Discussion in 'Structured Educational Program' started by armchairlinguist, Apr 5, 2015.

  1. armchairlinguist

    armchairlinguist Peer Supporter

    I can hardly believe I've been doing the SEP for a month. I'm doing much better physically. I still tend to get pain with walking, but less and less, and I am walking more and more. A while ago in HabitRPG (an online to-do game, if you don't know it) I set myself a goal to walk a half mile or more every day. Recently I bumped that up to 3/4 mile and most days I do it. Since the day that I gardened standing up for two hours, I haven't worried about standing. I'm still not running or hiking (both have a lot of fear around them) but I have been doing yoga and pilates occasionally. A few days ago I had an insight into my level of fear of having no impact/control/influence and how it plays into my perfectionism and often rule-bound behavior. I've also been doing more meditation/relaxation stuff which seems to help me generally. The SEP materials are very helpful, I'm thinking I might keep re-reading the ones that really resonate for a while. From yesterday's (Day 29) I especially liked the point that it's not the we don't know our feelings, but that we don't feel them, that's the problem. I think that will help me stop overthinking how I must be feeling, and focus on the actual experience more.

    I'm still cautious-to-fearful with curbs and stairs, though, and certain activities that I think are "risky" like yoga are more likely to trigger symptoms. Whenever I have a momentary twinge of pain in my ankle, I start to worry again. This kind of thinking tends to lapse me back into TMS-land for a while, I start the cycle of worrying about whether I'm "done for the day" or if I "hurt something in there". If I can ignore a twinge, it's usually just a twinge, but it's hard to do.

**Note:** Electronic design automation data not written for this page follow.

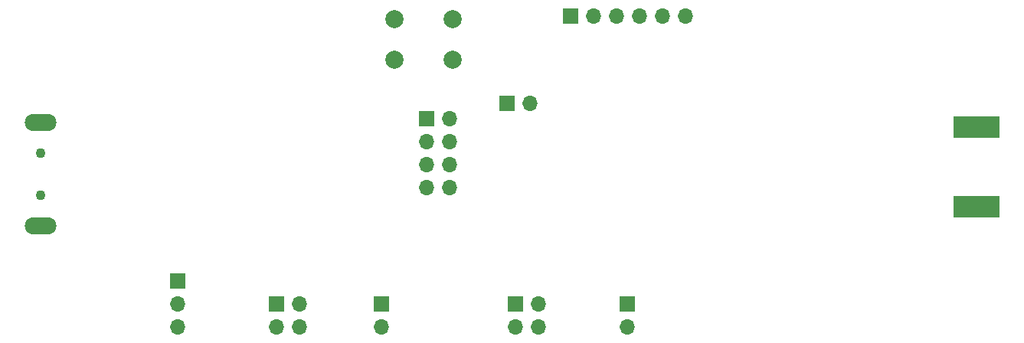
<source format=gbs>
G04 #@! TF.GenerationSoftware,KiCad,Pcbnew,(6.0.1)*
G04 #@! TF.CreationDate,2022-02-07T11:20:35+02:00*
G04 #@! TF.ProjectId,LoRaDongle_iCE40,4c6f5261-446f-46e6-976c-655f69434534,1.0*
G04 #@! TF.SameCoordinates,Original*
G04 #@! TF.FileFunction,Soldermask,Bot*
G04 #@! TF.FilePolarity,Negative*
%FSLAX46Y46*%
G04 Gerber Fmt 4.6, Leading zero omitted, Abs format (unit mm)*
G04 Created by KiCad (PCBNEW (6.0.1)) date 2022-02-07 11:20:35*
%MOMM*%
%LPD*%
G01*
G04 APERTURE LIST*
%ADD10R,1.700000X1.700000*%
%ADD11O,1.700000X1.700000*%
%ADD12C,2.000000*%
%ADD13C,1.100000*%
%ADD14O,3.500000X1.900000*%
%ADD15R,5.080000X2.413000*%
G04 APERTURE END LIST*
D10*
X155820000Y-111880000D03*
D11*
X158360000Y-111880000D03*
X155820000Y-114420000D03*
X158360000Y-114420000D03*
D10*
X141010000Y-111850000D03*
D11*
X141010000Y-114390000D03*
D10*
X161900000Y-80000000D03*
D11*
X164440000Y-80000000D03*
X166980000Y-80000000D03*
X169520000Y-80000000D03*
X172060000Y-80000000D03*
X174600000Y-80000000D03*
D12*
X148930000Y-80320000D03*
X142430000Y-80320000D03*
X142430000Y-84820000D03*
X148930000Y-84820000D03*
D10*
X118530000Y-109340000D03*
D11*
X118530000Y-111880000D03*
X118530000Y-114420000D03*
D10*
X146000000Y-91370000D03*
D11*
X148540000Y-91370000D03*
X146000000Y-93910000D03*
X148540000Y-93910000D03*
X146000000Y-96450000D03*
X148540000Y-96450000D03*
X146000000Y-98990000D03*
X148540000Y-98990000D03*
D13*
X103300000Y-95200000D03*
X103300000Y-99800000D03*
D14*
X103300000Y-91800000D03*
X103300000Y-103200000D03*
D15*
X206820000Y-92308500D03*
X206820000Y-101071500D03*
D10*
X168210000Y-111840000D03*
D11*
X168210000Y-114380000D03*
D10*
X129410000Y-111850000D03*
D11*
X131950000Y-111850000D03*
X129410000Y-114390000D03*
X131950000Y-114390000D03*
D10*
X154945000Y-89660000D03*
D11*
X157485000Y-89660000D03*
M02*

</source>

I'm not as firm with the "You're not really hurt, your foot is strong" thoughts as I was back when I had RSI, because it's been such a fight for me to believe that my ankle pain is really TMS and not a leftover injury. I think I could just use a little support right now. I know what I need to do, I'm just having some trouble doing it.
     
  2. Walt Oleksy (RIP 2021)

    Walt Oleksy (RIP 2021) Beloved Grand Eagle

    Hi, armchair. You're doing really great, increasing your walking, and standing long when gardening.
    Just keep at it. Don't push yourself, but expect there to be some pain when you are active.

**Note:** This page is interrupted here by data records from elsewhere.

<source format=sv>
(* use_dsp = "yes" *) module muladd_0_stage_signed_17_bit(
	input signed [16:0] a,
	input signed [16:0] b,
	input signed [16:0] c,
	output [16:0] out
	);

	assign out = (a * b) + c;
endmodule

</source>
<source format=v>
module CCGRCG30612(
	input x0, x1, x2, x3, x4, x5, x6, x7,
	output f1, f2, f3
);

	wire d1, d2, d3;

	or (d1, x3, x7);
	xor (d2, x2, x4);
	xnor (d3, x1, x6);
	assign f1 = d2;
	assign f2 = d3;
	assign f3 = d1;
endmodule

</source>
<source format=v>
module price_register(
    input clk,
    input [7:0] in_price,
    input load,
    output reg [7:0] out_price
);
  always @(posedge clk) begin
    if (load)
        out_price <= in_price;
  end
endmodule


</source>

    As for feeling and thinking about feeling, I just figure I feel pain or its psychlogical TMS causes
    and don't stress about it. The main thing is to keep positive and know that your ankle pain is going to heal.
    Sure, be careful walking and using stairs, but don't let it keep you from those activities.

    And keep happy.
     
  3. Ellen

    Ellen Beloved Grand Eagle

    It sounds like you are doing well. Just be patient and keep doing what you're doing. It sounds like it is doubt about whether or not you have TMS that is the main obstacle. Do you have an evidence sheet? It might help you to keep one of those, and to focus on removing doubt. Best wishes on your journey....
     
  4. armchairlinguist

    armchairlinguist Peer Supporter

    Thanks, you both.
    I had a rough day at work today, and came home to have some wine. Alcohol can be numbing, but in moderate quantities I find it pretty helpful for lowering barriers to actually feeling feelings. I think sometimes I have a hard time believing that "enough" feelings are stored up somewhere in me for TMS to make sense, but when I'm able to access feelings more effectively, I realize that there's a lot of suffering I go through physically because I'm not experiencing my emotions.

    I think I have to work on both as I did before - breaking that connection (knowing that the pain is emotionally generated) and actually feeling various feelings. Strangely, I think journaling gives me the illusion that I have some control over how that happens, which is sorta the worst thing you can give a control freak - the illusion of control. So I haven't found it that helpful. I actually find books, articles, TV, movies, etc better for bringing up emotions in a surprising way that I have less control over.